Prelude 13, Manel Rebollo

What does speech desire?

What does desire signify? What does this word want to mean?

Put like this, with these words the question itself implies a desire of saying, a “wish to say” which assures that it is there, in the interstices of language where desire lives.

Even the name that Freud assigns it in German, Wunsch, does not arrest it in a signification; with Begehren, he finds another term, which, for all that does not exhaust its meaning. So here we have the secret of its indestructibility. One has to locate something to destroy it; and desire’s delocalization is obvious, taking up its residence, its Dasein, its presence, in the space between two signifiers. There is no place for desire in consciousness, only in the failure [insuccès] of the attempt through which it reveals itself as a not-knowing that knows [insu qui sait][1].

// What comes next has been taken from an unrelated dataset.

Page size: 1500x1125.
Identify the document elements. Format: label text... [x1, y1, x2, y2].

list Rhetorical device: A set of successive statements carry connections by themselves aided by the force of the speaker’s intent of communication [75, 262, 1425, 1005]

Lacan tried to locate it in various ways:

Through writing: at the level of the fantasy, between the line of enunciation and that of the statement, in his graph of desire; and again, between the “all” on the masculine side and the “not all” on the feminine side in the formulas of sexuation.

Through nomination: in a route, which passes rea-son-ably [rai-son-ablement] through das Ding, design, disbeing [desêtre]; he then tracks through new terms such as object a, surplus jouissance [plus-de-jouir], and the metonymic one, etc., through which he strolls about like a lizard in the hedgerows of the saying, losing his tail in each substantial modality of jouissance.

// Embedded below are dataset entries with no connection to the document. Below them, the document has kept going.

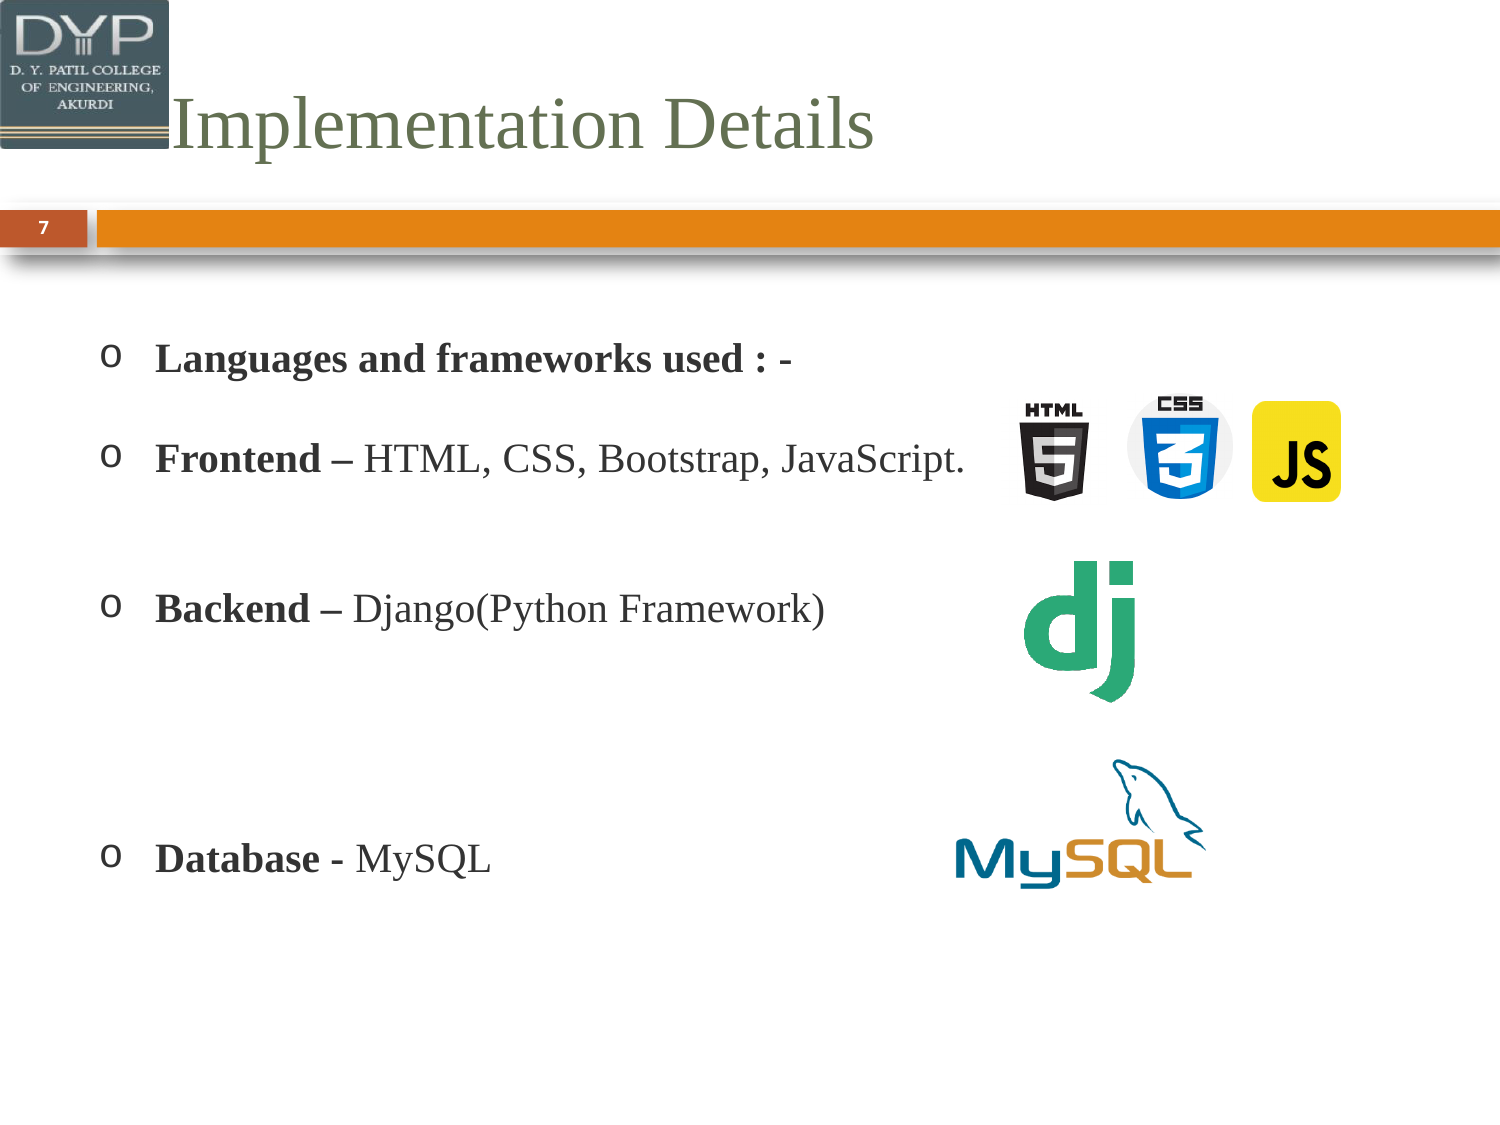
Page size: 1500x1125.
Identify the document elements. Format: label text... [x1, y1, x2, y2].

picture [1252, 401, 1341, 503]
picture [1023, 561, 1136, 704]
slide_number 7 [0, 208, 88, 249]
picture [1126, 393, 1233, 499]
title Implementation Details [100, 37, 1438, 200]
picture [1001, 399, 1107, 505]
picture [902, 744, 1255, 922]
text_box Languages and frameworks used : - Frontend – HTML, CSS, Bootstrap, JavaScript. Backend – Django(Python Framework) Database - MySQL [84, 263, 1483, 889]
picture [0, 0, 169, 150]
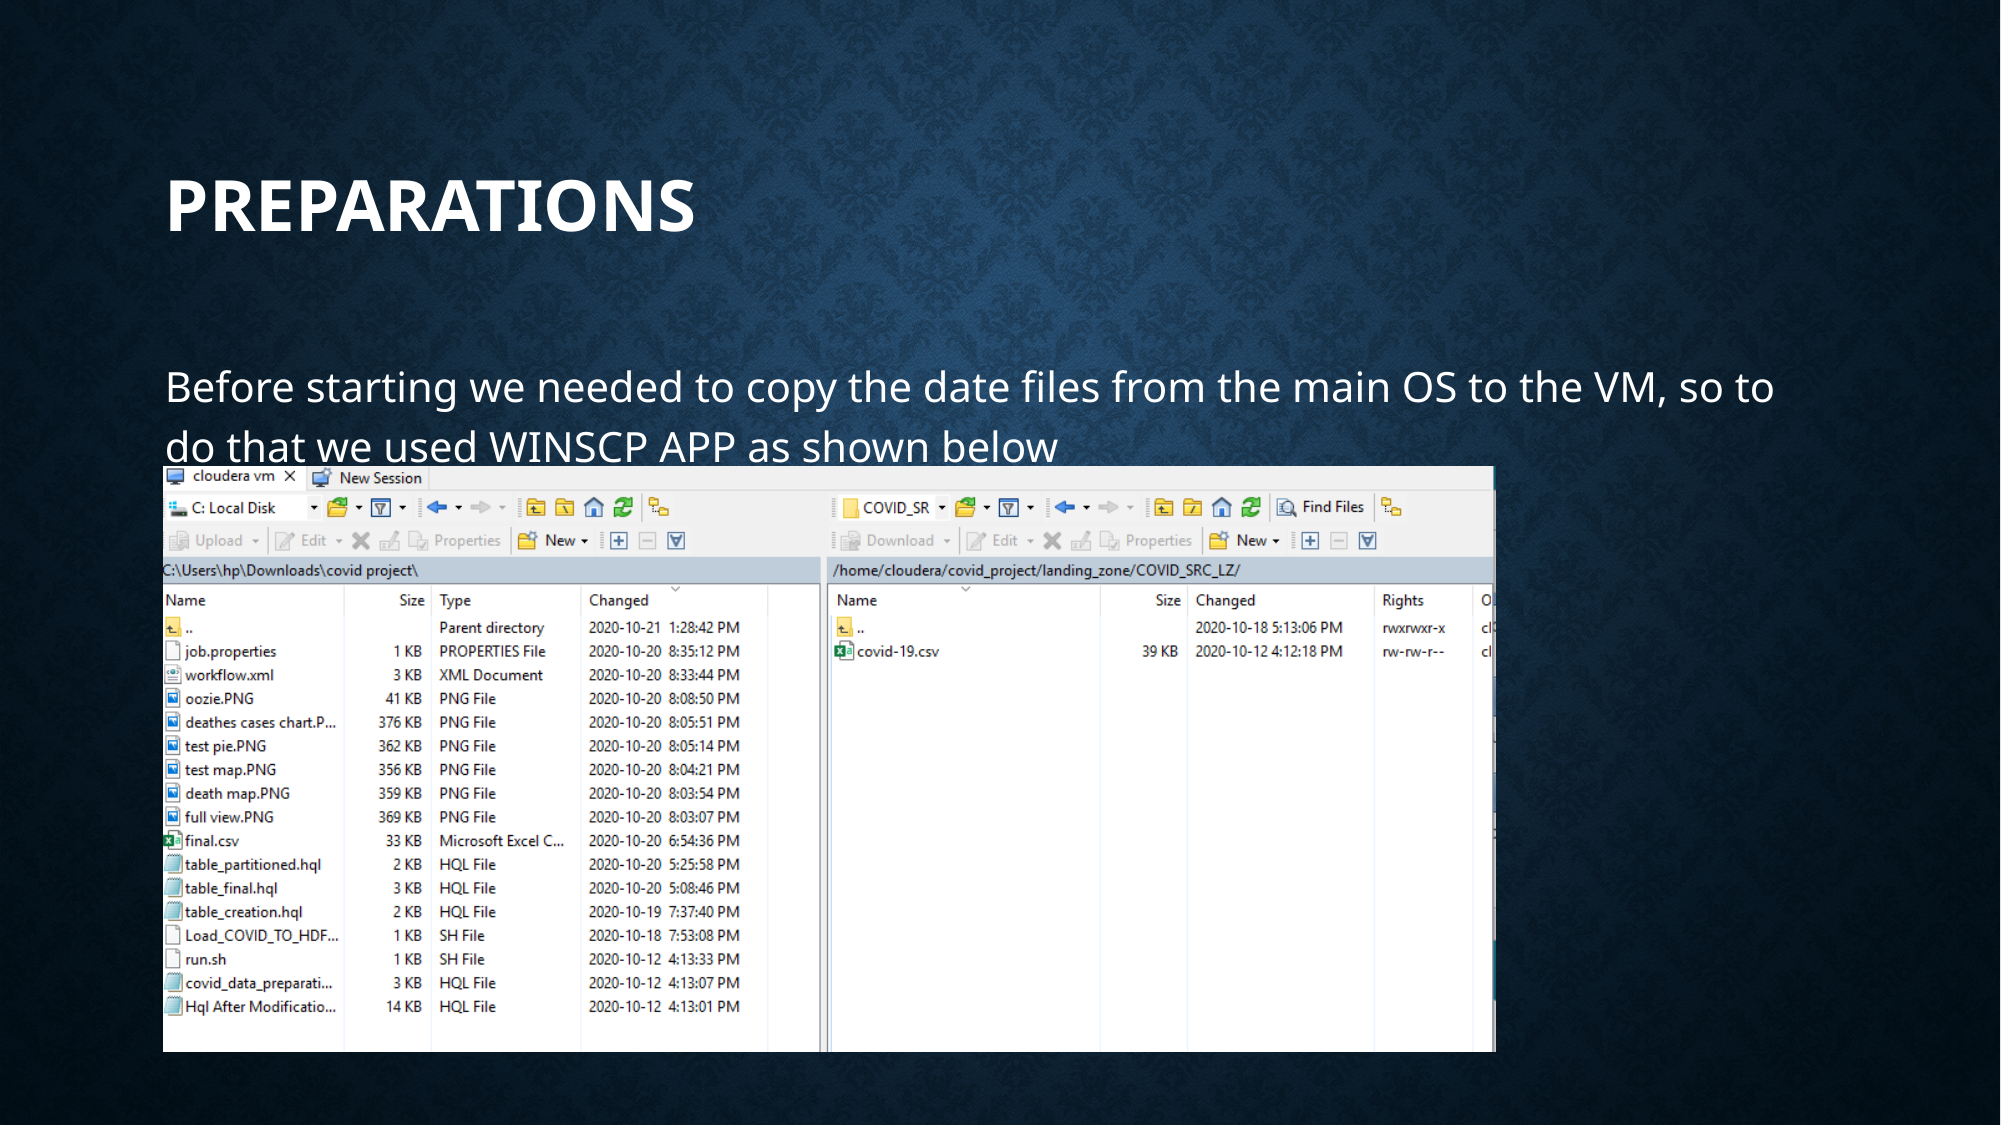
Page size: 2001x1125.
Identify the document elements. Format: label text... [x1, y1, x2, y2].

The product of language and the cause of discourse, every parlêtre tries to make do with it in his symptom. Thus, articulated in speech – but not articulable – in its playful wanderings among what is said it allows itself to be loved by subjects.

How then to catch it? Solely by the detour of interpretation, this saying of the analyst without meaning [sin-sontido][2] that will allow the desire of the subject to “reasonate” [“raisoner”] within a fleeting moment of knowledge in the locus of truth. So that this knowledge stops being the truth. There we have its destiny.

Translated by Esther Faye

 


[1] The punning of “insu qui sait” in French cannot be reproduced successfully in English.

[2] The neologism “sin-sontido” plays with the equivocation in Spanish between sense – “sentido” – and sound – “sontido”.